THE BUTCHER BOY
With The Butcher Boy, Neil Jordan (with Patrick McCabe also on script) tackles some difficult themes the film is an unsettling portrait of a child in an abusive home who becomes increasingly alienated, socially ostracized and eventually locked in an asylum, before the film climaxes in a frightening explosion of violence. Despite the gravity of its thematic matter, The Butcher Boy contrarily manages to be a remarkably cheerful film. Neil Jordan directs with an enormous degree of vibrance and colour and is abetted to a tremendous extent by a wonderfully charismatic and aggressive performance from Eamonn Owens in the central role.
Indeed, The Butcher Boy is possibly the most cheerful film ever made about abusive childhoods, alienation, sexual abuse, madness and murder. Just consider the point-of-view it holds, which is entirely sympathetically balanced toward the boy, where Neil Jordan and Patrick McCabe seek to explain the mechanisms that make the climactic murder a logical act. If The Butcher Boy had been a film made in America, one cannot help but think it would have been balanced entirely toward the opposite extreme. The conservative social values the character takes issue with would be unquestioningly accepted as a norm and there would have been an unsympathetic and condemnatory attitude toward the boys actions. The scene, which is presented here with considerable glee, wherein Eamonn Owens defecates on the carpet of the self-important Mrs Nugent would have been painted in terms of the highest moral outrage. The climactic murder would surely be seen in tones of stunned shock, asking how such could possibly happen. Indeed, an American version of The Butcher Boy would surely have emerged as something akin to The Good Son (1993) or the innately evil child seen at the start of Halloween (1978).

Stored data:
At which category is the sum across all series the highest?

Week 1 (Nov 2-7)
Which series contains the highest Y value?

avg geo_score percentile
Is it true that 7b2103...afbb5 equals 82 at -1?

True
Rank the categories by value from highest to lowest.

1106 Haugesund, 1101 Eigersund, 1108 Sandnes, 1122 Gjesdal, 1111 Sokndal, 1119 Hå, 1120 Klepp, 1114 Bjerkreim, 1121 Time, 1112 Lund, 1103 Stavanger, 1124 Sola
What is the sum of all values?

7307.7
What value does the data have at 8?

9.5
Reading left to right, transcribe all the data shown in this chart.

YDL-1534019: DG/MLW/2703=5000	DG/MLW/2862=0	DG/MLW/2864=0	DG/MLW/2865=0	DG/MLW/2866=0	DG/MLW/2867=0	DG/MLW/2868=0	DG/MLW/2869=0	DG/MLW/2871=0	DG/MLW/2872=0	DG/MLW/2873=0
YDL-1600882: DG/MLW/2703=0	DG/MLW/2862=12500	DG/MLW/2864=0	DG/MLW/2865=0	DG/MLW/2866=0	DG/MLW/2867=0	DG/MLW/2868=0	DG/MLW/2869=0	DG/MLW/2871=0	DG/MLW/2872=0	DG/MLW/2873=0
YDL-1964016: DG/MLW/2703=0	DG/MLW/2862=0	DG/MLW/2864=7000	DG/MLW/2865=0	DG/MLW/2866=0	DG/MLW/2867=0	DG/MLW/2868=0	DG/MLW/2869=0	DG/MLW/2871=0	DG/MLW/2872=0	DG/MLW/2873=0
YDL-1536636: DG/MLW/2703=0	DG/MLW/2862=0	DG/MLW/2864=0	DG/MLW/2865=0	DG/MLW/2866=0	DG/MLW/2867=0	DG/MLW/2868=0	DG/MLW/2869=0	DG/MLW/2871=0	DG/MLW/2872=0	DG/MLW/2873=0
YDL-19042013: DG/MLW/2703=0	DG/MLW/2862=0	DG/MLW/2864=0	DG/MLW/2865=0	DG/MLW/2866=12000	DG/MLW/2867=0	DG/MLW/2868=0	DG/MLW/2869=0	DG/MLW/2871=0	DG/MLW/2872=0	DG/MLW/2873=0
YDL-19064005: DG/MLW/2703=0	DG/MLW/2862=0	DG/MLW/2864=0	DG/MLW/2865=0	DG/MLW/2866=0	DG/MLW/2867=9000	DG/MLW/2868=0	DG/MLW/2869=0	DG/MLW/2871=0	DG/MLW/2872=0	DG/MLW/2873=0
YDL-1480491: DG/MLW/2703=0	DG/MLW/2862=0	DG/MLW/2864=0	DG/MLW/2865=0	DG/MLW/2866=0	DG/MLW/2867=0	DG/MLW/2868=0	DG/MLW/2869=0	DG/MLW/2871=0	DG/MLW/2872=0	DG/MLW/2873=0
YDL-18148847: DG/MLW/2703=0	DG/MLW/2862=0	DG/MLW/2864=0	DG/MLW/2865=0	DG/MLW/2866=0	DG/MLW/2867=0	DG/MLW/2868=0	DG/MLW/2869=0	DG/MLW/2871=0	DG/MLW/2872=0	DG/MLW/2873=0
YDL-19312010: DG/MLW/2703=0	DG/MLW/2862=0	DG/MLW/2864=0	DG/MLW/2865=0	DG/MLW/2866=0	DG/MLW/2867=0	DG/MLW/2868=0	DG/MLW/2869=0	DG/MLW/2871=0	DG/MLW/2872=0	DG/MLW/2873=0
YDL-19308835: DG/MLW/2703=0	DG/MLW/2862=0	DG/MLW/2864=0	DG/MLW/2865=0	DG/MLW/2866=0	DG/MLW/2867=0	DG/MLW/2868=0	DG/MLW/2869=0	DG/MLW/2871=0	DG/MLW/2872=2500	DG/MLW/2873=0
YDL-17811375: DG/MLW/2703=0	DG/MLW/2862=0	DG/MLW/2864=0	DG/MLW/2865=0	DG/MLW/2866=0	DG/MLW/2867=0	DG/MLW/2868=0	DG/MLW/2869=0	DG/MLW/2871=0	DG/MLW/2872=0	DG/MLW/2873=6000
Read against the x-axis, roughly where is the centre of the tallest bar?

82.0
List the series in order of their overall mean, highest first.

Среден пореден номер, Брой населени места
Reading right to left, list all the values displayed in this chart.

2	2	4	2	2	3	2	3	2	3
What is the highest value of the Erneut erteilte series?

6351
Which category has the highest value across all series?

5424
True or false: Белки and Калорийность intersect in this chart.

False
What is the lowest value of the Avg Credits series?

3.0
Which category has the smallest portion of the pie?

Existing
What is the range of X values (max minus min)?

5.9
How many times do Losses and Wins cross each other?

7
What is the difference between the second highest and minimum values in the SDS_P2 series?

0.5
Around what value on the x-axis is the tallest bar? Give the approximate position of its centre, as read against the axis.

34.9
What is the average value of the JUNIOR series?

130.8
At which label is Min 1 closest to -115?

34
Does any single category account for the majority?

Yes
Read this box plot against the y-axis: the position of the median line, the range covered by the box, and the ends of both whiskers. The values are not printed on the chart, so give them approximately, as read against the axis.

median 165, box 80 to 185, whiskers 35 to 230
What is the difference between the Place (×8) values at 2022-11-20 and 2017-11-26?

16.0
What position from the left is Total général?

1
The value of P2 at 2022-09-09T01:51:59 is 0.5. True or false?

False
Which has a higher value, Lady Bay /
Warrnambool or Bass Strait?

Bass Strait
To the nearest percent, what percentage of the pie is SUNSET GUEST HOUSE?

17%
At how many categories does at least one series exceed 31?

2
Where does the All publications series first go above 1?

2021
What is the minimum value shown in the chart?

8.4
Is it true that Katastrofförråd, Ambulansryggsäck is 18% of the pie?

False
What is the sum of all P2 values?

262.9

Exercise 1 |
Answer these questions from the review of The Butcher Boy.
(a) Which actor plays the central role?
(b) Whose carpet does the boy defecate on?
(c) Which 1993 film does the review say an American version would resemble?
Exercise 2 |
Carry on the review of The Butcher Boy, starting after its last sentence.

Task output 1 |
(a) Eamonn Owens
(b) Mrs Nugent's
(c) The Good Son

Task output 2 |
Few audiences realize just to what a sociopathic extreme Neil Jordan ends up taking them to by making them laugh along with and enjoy the film. The entire film seems fired up by the sheer perversity of going well beyond acceptable social norms. With considerably iconoclastic delight, for instance, Neil Jordan casts singer Sinead OConnor, notorious for ripping up pictures of the Pope on tv, as the Virgin Mary and predictably OConnors second appearance as the Virgin is accompanied by the query So what the fucks going on here?
The Butcher Boy is not Neil Jordans best film but is an immensely enjoyable one nevertheless. It should be noted for the simple fact of being about the first film in the renaissance of Irish cinema in the 1990s not to be centred around sectarian violence.
Neil Jordan is a frequent dabbler in genre films. His other genre films include: The Company of Wolves (1984), an adaptation of one of Angela Carters stories that deconstructs Little Red Riding Hood with werewolves; the haunted house comedy High Spirits (1988); the Anne Rice adaptation Interview with the Vampire: The Vampire Chronicles (1994); the clairvoyance thriller In Dreams (1999); the vigilante drama The Brave One (2007); Ondine (2009) about a possible sea nymph; and the vampire film Byzantium (2012).
(Nominee for Best Actor (Eamonn Owens) at this sites Best of 1997 Awards).